説得における共感の重要性

議論や対話に重要なこと - Skepticism is beautiful」では、以下のような指針を提示しました。この指針の背景についてもうちょっと違う表現で書いてみたいと思います*1

  • 相手の言っていることは基本的に正しいことだとして解釈せよ
  • 相手の言い分が非合理ではなくなるように解釈せよ

議論における共感をどう考えるか

今回の話で共感というのは「相手視点に立つ事」を意味しています*2。殆どの人は、自分の判断が妥当だと考えて主張を行っています。ということは、うまく相手の視点に立つことができれば、相手の言っていることが合理的で正しく見えることが期待できます*3

相手の視点に立ち、相手が自分とは異なる結論に至ったことが腑に落ちた時点で、共感は成功したと言えます。相手にその共感が伝わればいいのですが、ここら辺の条件はいまいち分からないためペンディングにしておきます*4

この視点に立ってはじめて、結論や論理の欠点を的外れではなく指摘する下地が整います。

固定観念は必要

ところで、思考を色々と展開するときは、その足場としての固定観念が必要です。固定観念は足場として働きます。空中で足をバタバタさせたところで、一向に前に進めないのと同じで、いきなり足場全て捨てて前に進むことはできません。
固定観念を完全に捨てる場合でも、全てを疑ったら何も思考できないので、疑わない足場としての固定観念を確認し、少しずつ足場を変えながら前に進み、最終的にもとの場所とは全く異なる地点、最初の固定観念とは全く別物になるという道筋をとるわけです。

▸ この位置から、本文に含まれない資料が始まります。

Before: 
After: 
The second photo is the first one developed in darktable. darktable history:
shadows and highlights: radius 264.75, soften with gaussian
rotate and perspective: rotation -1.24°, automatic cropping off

私のように超常現象を信奉していた立場から、懐疑論者を自称するような立場になった人ならば、間違いなく*5通った道のはずです。

説得するということ

この視点で説得するということは、まるで自分が立ち位置を変える行動をとるように、相手の立ち位置から自分の立ち位置までの移動をイメージし、一気に足場を崩さないように気を配りながらの進行を導くことになります*6

批判的思考では、こういった共感を意識した思考を含める立場を"second wave"と呼んでいます。

*1:基本的には前に書いたことと同じです。

*2:これは理解に近い意味を持ちます。理解とは別の意味の感情的な共感も存在して、これはこれで説得の場面で意味をもつと思いますが今回は扱いません。

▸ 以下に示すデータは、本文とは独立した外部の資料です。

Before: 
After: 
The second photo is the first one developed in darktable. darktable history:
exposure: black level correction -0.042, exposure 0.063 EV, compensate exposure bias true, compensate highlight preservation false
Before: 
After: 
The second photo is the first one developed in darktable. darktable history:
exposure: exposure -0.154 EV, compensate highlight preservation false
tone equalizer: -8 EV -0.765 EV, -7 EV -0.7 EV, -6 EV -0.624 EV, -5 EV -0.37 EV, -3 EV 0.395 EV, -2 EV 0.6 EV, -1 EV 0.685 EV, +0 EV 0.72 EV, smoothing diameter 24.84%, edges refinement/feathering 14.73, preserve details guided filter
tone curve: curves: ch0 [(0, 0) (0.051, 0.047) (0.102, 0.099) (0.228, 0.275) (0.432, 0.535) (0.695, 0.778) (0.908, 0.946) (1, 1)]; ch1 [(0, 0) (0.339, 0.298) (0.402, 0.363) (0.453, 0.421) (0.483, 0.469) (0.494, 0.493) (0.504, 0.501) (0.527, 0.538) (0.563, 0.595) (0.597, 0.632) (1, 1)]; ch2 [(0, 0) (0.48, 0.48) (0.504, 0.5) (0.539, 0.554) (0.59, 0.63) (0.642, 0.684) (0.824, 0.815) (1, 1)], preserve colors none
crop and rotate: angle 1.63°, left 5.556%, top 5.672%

*3:相手に悪意のない場合という限定が付くかもしれませんが、疑心暗鬼に陥るよりは楽観して失敗した方が楽でしょう

*4:ここまでくると、殆ど何もしなくても共感しているのが自然に伝わったりすることがあるのですが、説明できるほど分かっていません

*5:しかも、それなりの時間をかけて

*6:こんな風に書くと、相手が間違っていることを前提とした傲慢イメージを持つ人も少なくないと思いますが、そもそも説得自体が傲慢なものなので、傲慢さを避けることはできないと思います。